Dataset entries:
_ _ _ _
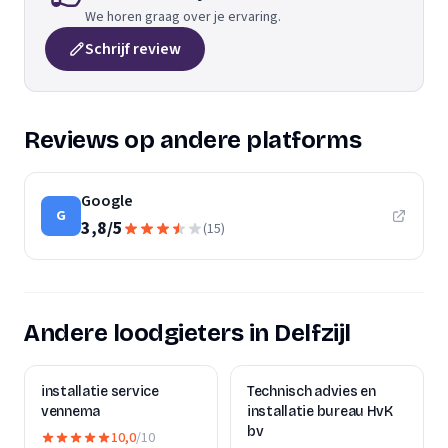
We horen graag over je ervaring.
Schrijf review
Reviews op andere platforms
Google
G
3,8
/
5
(
15
)
Andere loodgieters in Delfzijl
installatie service
Technisch advies en
vennema
installatie bureau HvK
bv
10,0
/10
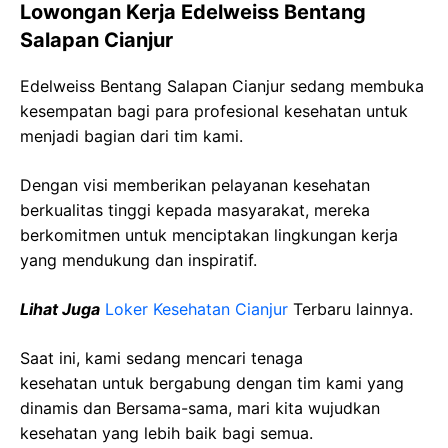
Lowongan Kerja Edelweiss Bentang
Salapan Cianjur
Edelweiss Bentang Salapan Cianjur sedang membuka
kesempatan bagi para profesional kesehatan untuk
menjadi bagian dari tim kami.
Dengan visi memberikan pelayanan kesehatan
berkualitas tinggi kepada masyarakat, mereka
berkomitmen untuk menciptakan lingkungan kerja
yang mendukung dan inspiratif.
Lihat Juga
Loker Kesehatan Cianjur
Terbaru lainnya.
Saat ini, kami sedang mencari tenaga
kesehatan
untuk bergabung dengan tim kami yang
dinamis dan Bersama-sama, mari kita wujudkan
kesehatan yang lebih baik bagi semua.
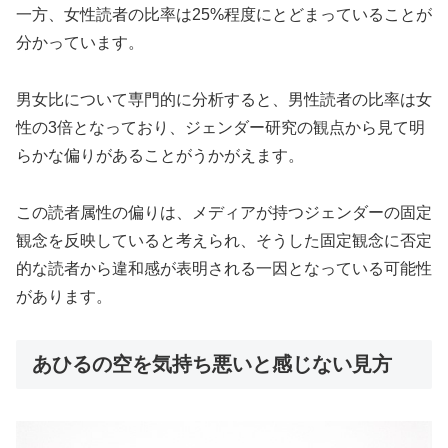
一方、女性読者の比率は25%程度にとどまっていることが
分かっています。
男女比について専門的に分析すると、男性読者の比率は女
性の3倍となっており、ジェンダー研究の観点から見て明
らかな偏りがあることがうかがえます。
この読者属性の偏りは、メディアが持つジェンダーの固定
観念を反映していると考えられ、そうした固定観念に否定
的な読者から違和感が表明される一因となっている可能性
があります。
あひるの空を気持ち悪いと感じない見方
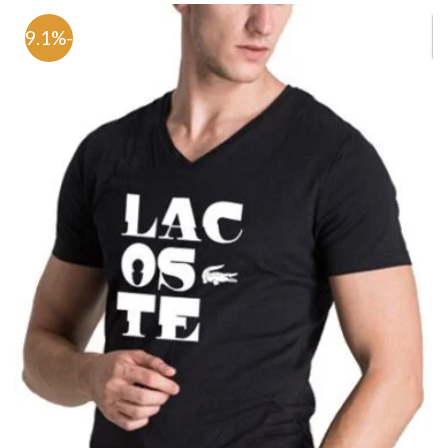
-69.1%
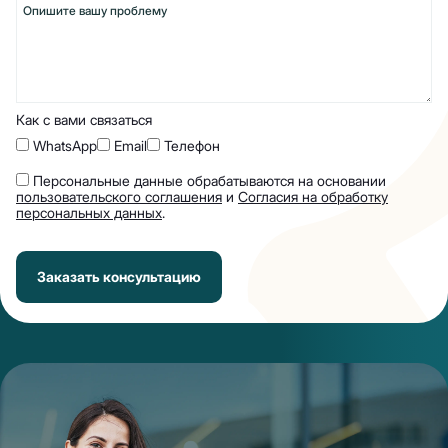
Как с вами связаться
WhatsApp
Email
Телефон
Персональные данные обрабатываются на основании
пользовательского соглашения
и
Согласия на обработку
персональных данных
.
Заказать консультацию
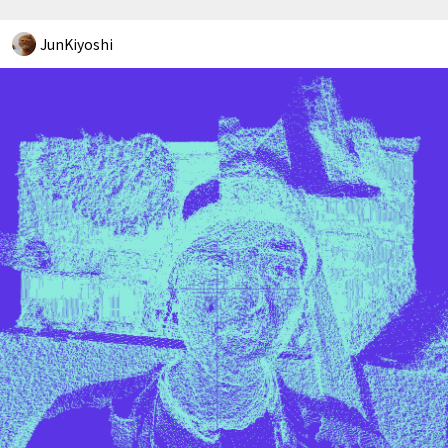
JunKiyoshi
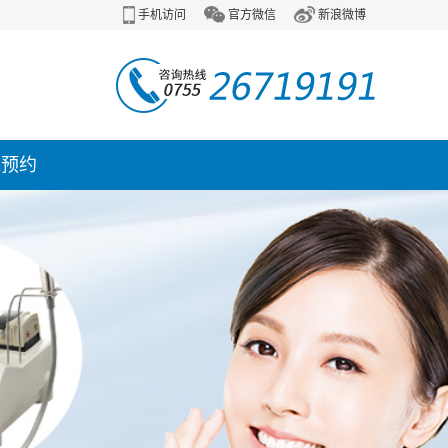
手机访问
官方微信
新浪微博
线预约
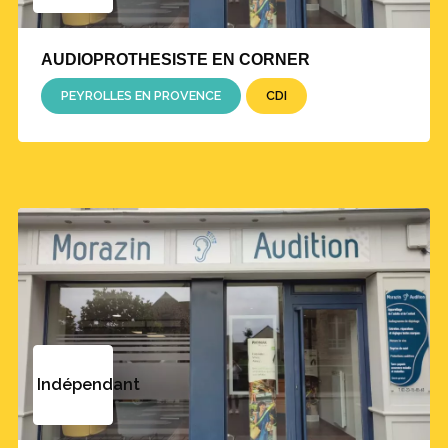
AUDIOPROTHESISTE EN CORNER
PEYROLLES EN PROVENCE
CDI
Indépendant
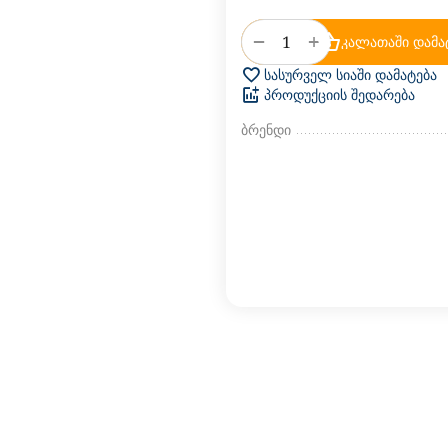
+
−
კალათაში დამა
სასურველ სიაში დამატება
პროდუქციის შედარება
ბრენდი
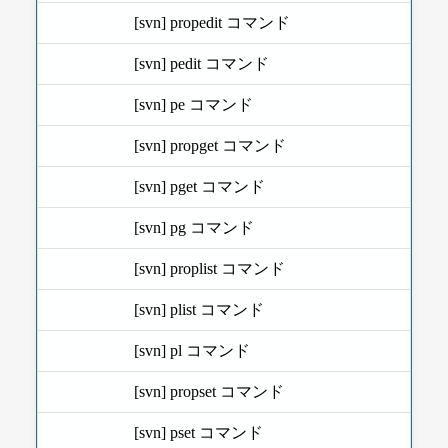
[svn] propedit コマンド
[svn] pedit コマンド
[svn] pe コマンド
[svn] propget コマンド
[svn] pget コマンド
[svn] pg コマンド
[svn] proplist コマンド
[svn] plist コマンド
[svn] pl コマンド
[svn] propset コマンド
[svn] pset コマンド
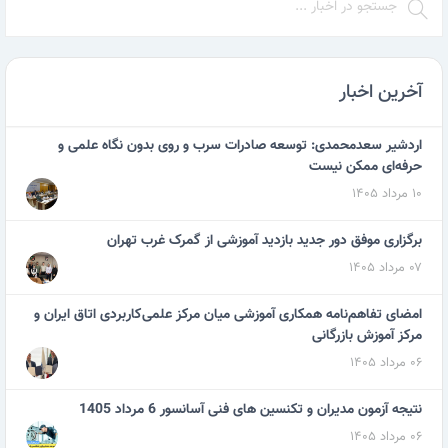
آخرین اخبار
اردشیر سعدمحمدی: توسعه صادرات سرب و روی بدون نگاه علمی و
حرفه‌ای ممکن نیست
۱۰ مرداد ۱۴۰۵
برگزاری موفق دور جدید بازدید آموزشی از گمرک غرب تهران
۰۷ مرداد ۱۴۰۵
امضای تفاهم‌نامه همکاری آموزشی میان مرکز علمی‌کاربردی اتاق ایران و
مرکز آموزش بازرگانی
۰۶ مرداد ۱۴۰۵
نتیجه آزمون مدیران و تکنسین های فنی آسانسور 6 مرداد 1405
۰۶ مرداد ۱۴۰۵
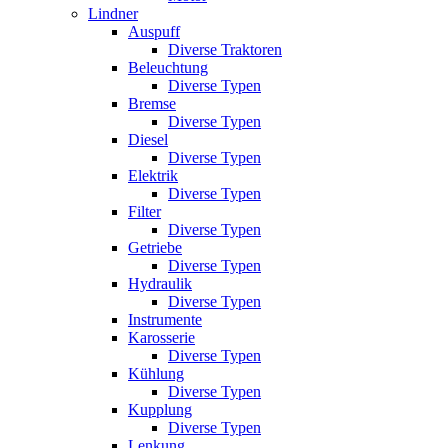
Lindner
Auspuff
Diverse Traktoren
Beleuchtung
Diverse Typen
Bremse
Diverse Typen
Diesel
Diverse Typen
Elektrik
Diverse Typen
Filter
Diverse Typen
Getriebe
Diverse Typen
Hydraulik
Diverse Typen
Instrumente
Karosserie
Diverse Typen
Kühlung
Diverse Typen
Kupplung
Diverse Typen
Lenkung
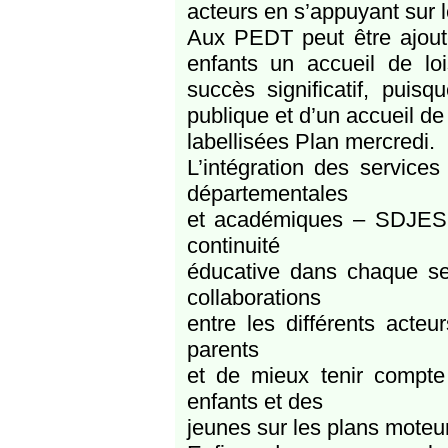
acteurs en s’appuyant sur l
Aux PEDT peut être ajouté
enfants un accueil de lo
succès significatif, pu
publique et d’un accueil de
labellisées Plan mercredi.
L’intégration des services
départementales
et académiques – SDJES e
continuité
éducative dans chaque se
collaborations
entre les différents acteu
parents
et de mieux tenir compte
enfants et des
jeunes sur les plans moteur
_ _ _ _
REQUIRED WORK: Reproduce the text verbatim from the line containing "[svn] propedit コマンド" through the last line of the items above, including both ends. Exclude the picture markers from the output.

ANSWER TO THIS PROBLEM:
[svn] propedit コマンド
[svn] pedit コマンド
[svn] pe コマンド
[svn] propget コマンド
[svn] pget コマンド
[svn] pg コマンド
[svn] proplist コマンド
[svn] plist コマンド
[svn] pl コマンド
[svn] propset コマンド
[svn] pset コマンド
آخرین اخبار
اردشیر سعدمحمدی: توسعه صادرات سرب و روی بدون نگاه علمی و
حرفه‌ای ممکن نیست
۱۰ مرداد ۱۴۰۵
برگزاری موفق دور جدید بازدید آموزشی از گمرک غرب تهران
۰۷ مرداد ۱۴۰۵
امضای تفاهم‌نامه همکاری آموزشی میان مرکز علمی‌کاربردی اتاق ایران و
مرکز آموزش بازرگانی
۰۶ مرداد ۱۴۰۵
نتیجه آزمون مدیران و تکنسین های فنی آسانسور 6 مرداد 1405
۰۶ مرداد ۱۴۰۵
Lindner
Auspuff
Diverse Traktoren
Beleuchtung
Diverse Typen
Bremse
Diverse Typen
Diesel
Diverse Typen
Elektrik
Diverse Typen
Filter
Diverse Typen
Getriebe
Diverse Typen
Hydraulik
Diverse Typen
Instrumente
Karosserie
Diverse Typen
Kühlung
Diverse Typen
Kupplung
Diverse Typen
Lenkung
acteurs en s’appuyant sur l
Aux PEDT peut être ajouté
enfants un accueil de lo
succès significatif, pu
publique et d’un accueil de
labellisées Plan mercredi.
L’intégration des services
départementales
et académiques – SDJES e
continuité
éducative dans chaque se
collaborations
entre les différents acteu
parents
et de mieux tenir compte
enfants et des
jeunes sur les plans moteur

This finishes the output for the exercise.